I still wanted to protect the man who had made me cry. I still loved him. And even though for the past year I had pretended things weren’t falling apart beneath my feet, I had to face the reality that they had finally shattered. The ground on which I stood had not only shaken, but the rug had been pulled completely out. I was getting a divorce.
“He said he doesn’t love me anymore, Daddy,” I had cried into the landline receiver.
I don’t believe in divorce, which is incredibly ironic considering I am a divorced woman. I never believed in it. I never wanted it for my life, and I never believed it would happen to me. Until it did. One day you find yourself walking into a church building, broken on the inside, smiling on the outside, hoping no one is looking at you like you are afraid they are. Like you’re wearing The Scarlet D. The shame of a failed marriage slung around your neck like an albatross, a constant reminder and self-inflicted punishment for not making your relationship work.
I can remember as an 8-year-old first discovering the stigma surrounding divorce. My Mother had found a wonderful man to marry, one who wouldn’t leave us repeatedly, penniless and in peril. A man who loved her, but who also loved me. An honest man, a selfless man, a Kinsman Redeemer to take us into a home of love. I remember watching my mother cry on the edge of her bed when she thought I wasn’t there. My soon-to-be, adoptive Dad’s lifelong preacher had refused to marry him to my Mom, because of the sin of her prior divorce.
One day in your life you come to realize that God isn’t like man, that God isn’t religion, but that He is relationship. You realize that though the Lord gives laws to guide us, He doesn’t cut us off when we fall. His loving forgiveness and redemptive power carry us. He is a God of second chances. He is a God who makes all things new.
In the midst of my divorce, I can remember sitting in a small, guest bedroom at my parent’s house holding my cat. I had traveled a thousand miles with her and some boxes. I had no job, no home, and no husband. I had none of the things I had thought so important six months prior. In the middle of brokenness, you can feel forgotten, condemned, hopeless, helpless, and without a chance for future happiness. But God.

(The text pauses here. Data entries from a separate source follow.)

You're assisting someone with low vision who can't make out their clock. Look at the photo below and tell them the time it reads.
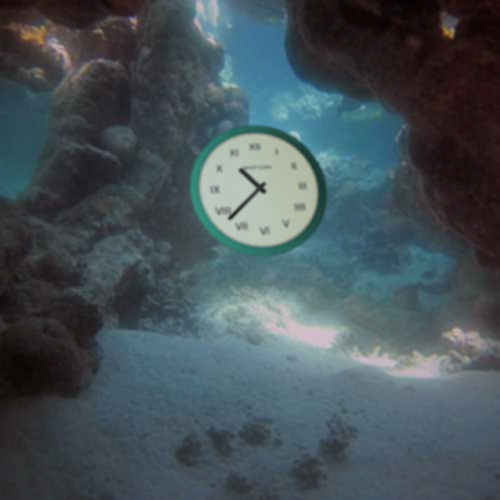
10:38
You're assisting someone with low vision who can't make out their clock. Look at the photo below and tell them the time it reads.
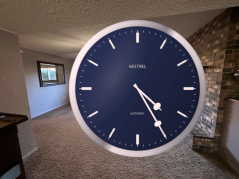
4:25
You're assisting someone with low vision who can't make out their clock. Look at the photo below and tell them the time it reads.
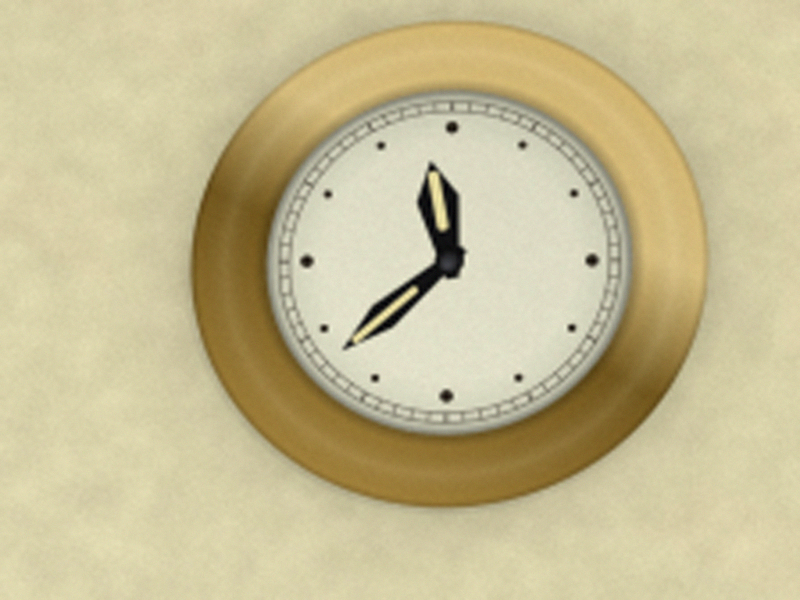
11:38
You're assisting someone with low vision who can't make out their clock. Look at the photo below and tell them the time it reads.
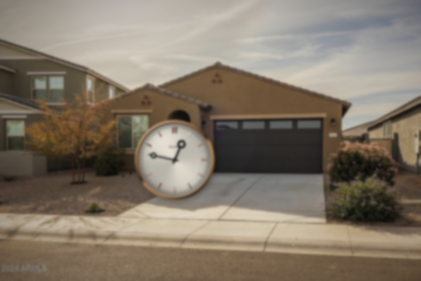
12:47
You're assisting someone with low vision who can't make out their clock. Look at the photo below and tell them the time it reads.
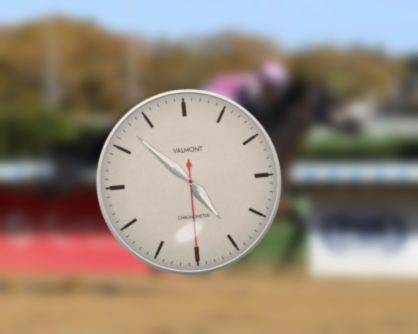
4:52:30
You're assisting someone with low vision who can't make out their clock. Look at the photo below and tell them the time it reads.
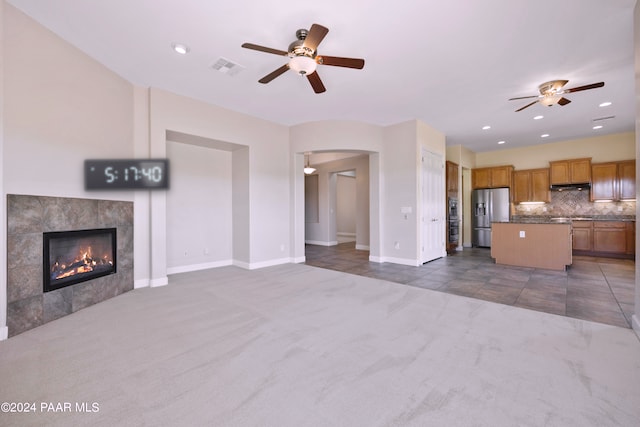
5:17:40
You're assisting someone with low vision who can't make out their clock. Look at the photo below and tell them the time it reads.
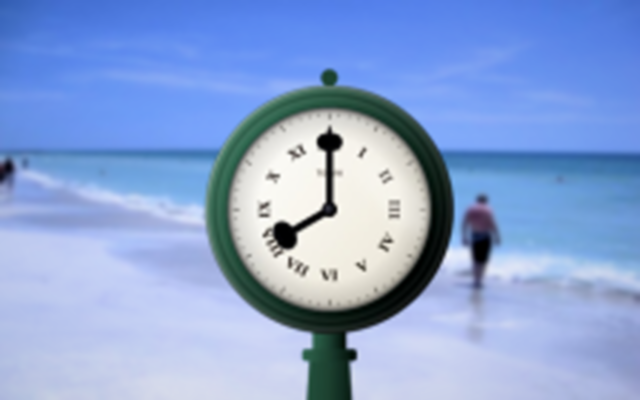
8:00
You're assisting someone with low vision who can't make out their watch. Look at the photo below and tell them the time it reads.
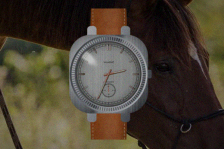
2:34
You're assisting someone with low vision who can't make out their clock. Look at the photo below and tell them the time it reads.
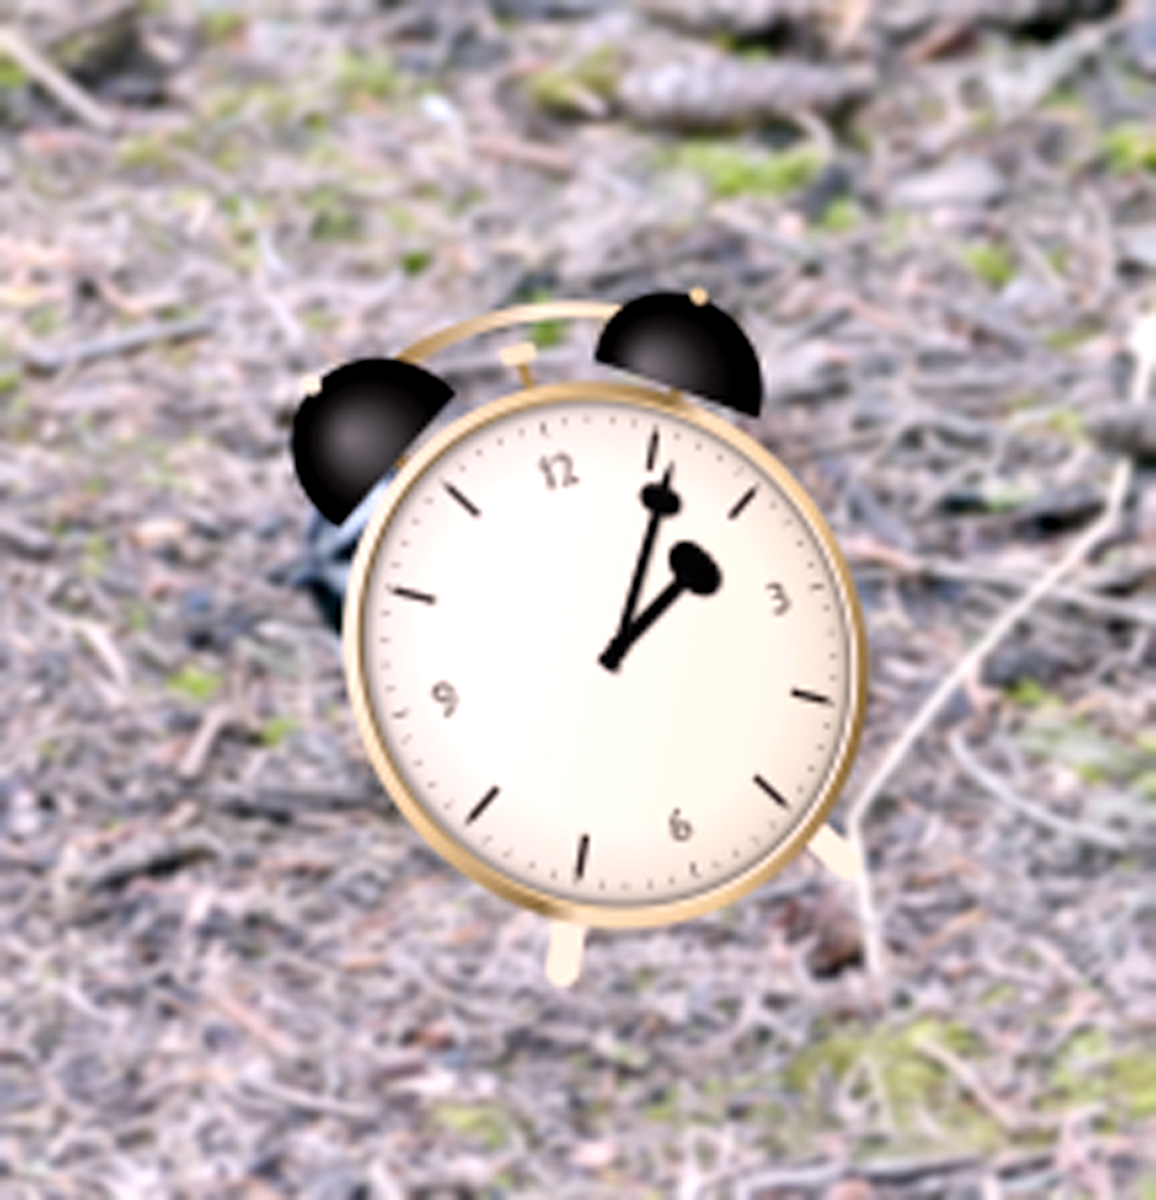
2:06
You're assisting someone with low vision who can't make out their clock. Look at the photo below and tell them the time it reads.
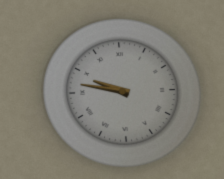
9:47
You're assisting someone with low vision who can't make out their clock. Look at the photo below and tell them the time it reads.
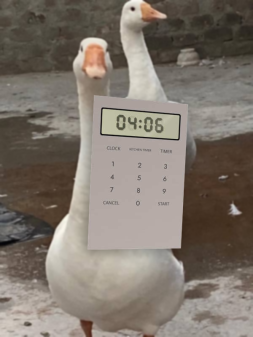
4:06
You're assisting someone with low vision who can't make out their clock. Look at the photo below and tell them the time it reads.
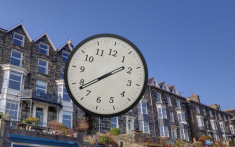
1:38
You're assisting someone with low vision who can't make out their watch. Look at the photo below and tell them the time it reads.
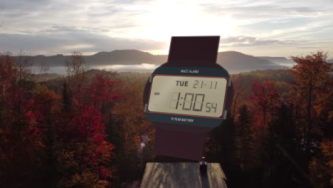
1:00
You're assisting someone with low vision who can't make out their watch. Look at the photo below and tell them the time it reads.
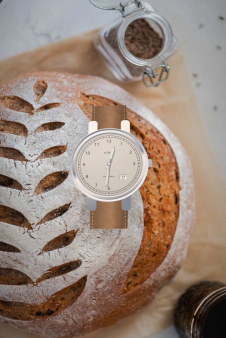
12:31
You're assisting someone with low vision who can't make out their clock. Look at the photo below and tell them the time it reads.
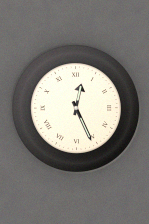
12:26
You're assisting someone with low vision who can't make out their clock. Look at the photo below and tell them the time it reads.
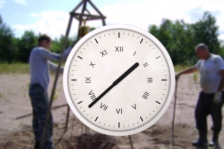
1:38
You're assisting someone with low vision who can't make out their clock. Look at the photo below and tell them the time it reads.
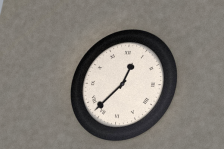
12:37
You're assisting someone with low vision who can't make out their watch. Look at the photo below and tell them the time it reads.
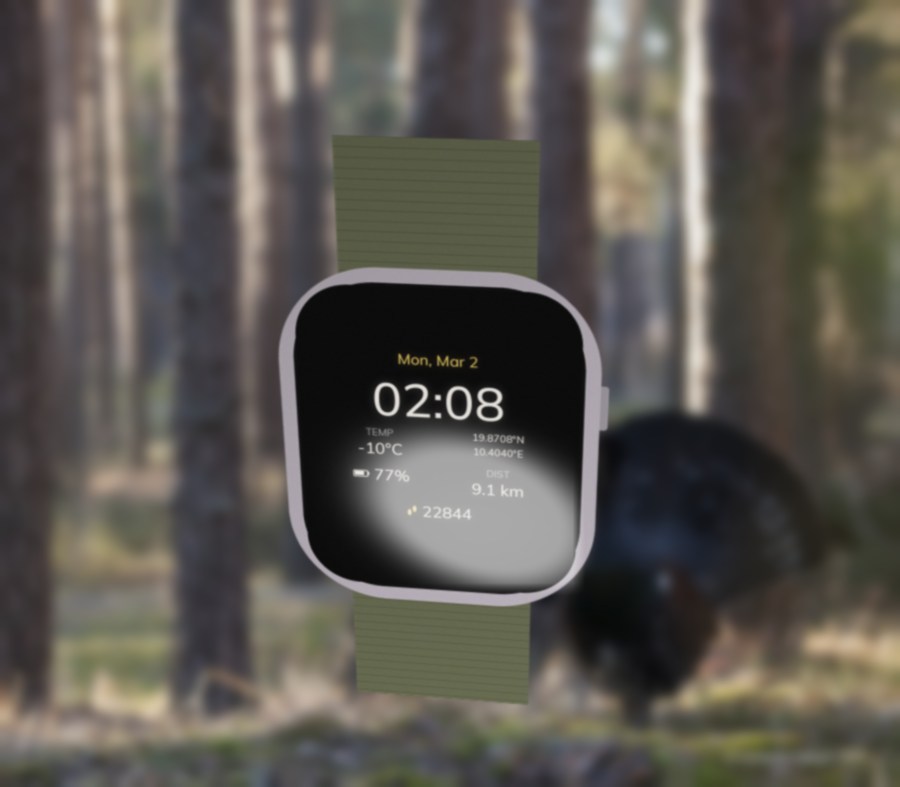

God can bring beauty from ashes, perhaps even a prince to replace a frog. When my marriage failed I felt like it was all on me. Did I really like to cuddle too much, or overuse the phrase, I love you? I felt like I had messed up my chance for happiness, that I had disappointed God, that I had made mistakes that I couldn’t come back from. Honestly, I made a lot of mistakes in my first marriage, but God likes to use beautiful messes for His glory I’ve learned. I had no idea that God could bring me happiness after I had broken a covenant I made under Him. I didn’t realize He could redeem my mistakes, change my life, and bring me the utmost happiness He had in mind for me all along. Yet He did.
Eleven years ago had you told me a hand on my back could bring me such contentment, I might have laughed. I never knew love could be like that. I never knew you could share so intimately or understand another person so completely. I didn’t foresee the deep, caring relationship God had in mind for a sinner like me. I didn’t know He would not only give me a second chance at love, but also a second chance to see Him more clearly through the eyes of a covenant relationship with my spouse as we both served the Lord completely and totally. Like Eve, I had fallen, and it had thrown my life into darkness and shame. I covered my nakedness with all the wrong things for my own 2,000 years. But then He brought a New Covenant. A fresh start to truly love and be loved. Some may call it heresy. Others will call it grace. I call it redeemed.
God is a God of second chances. He brought Jesus to give the world a second chance, and He is here now to give all sinners a second chance, to take away your sin and make you new. It’s never too late to take [hold] of your second chance life.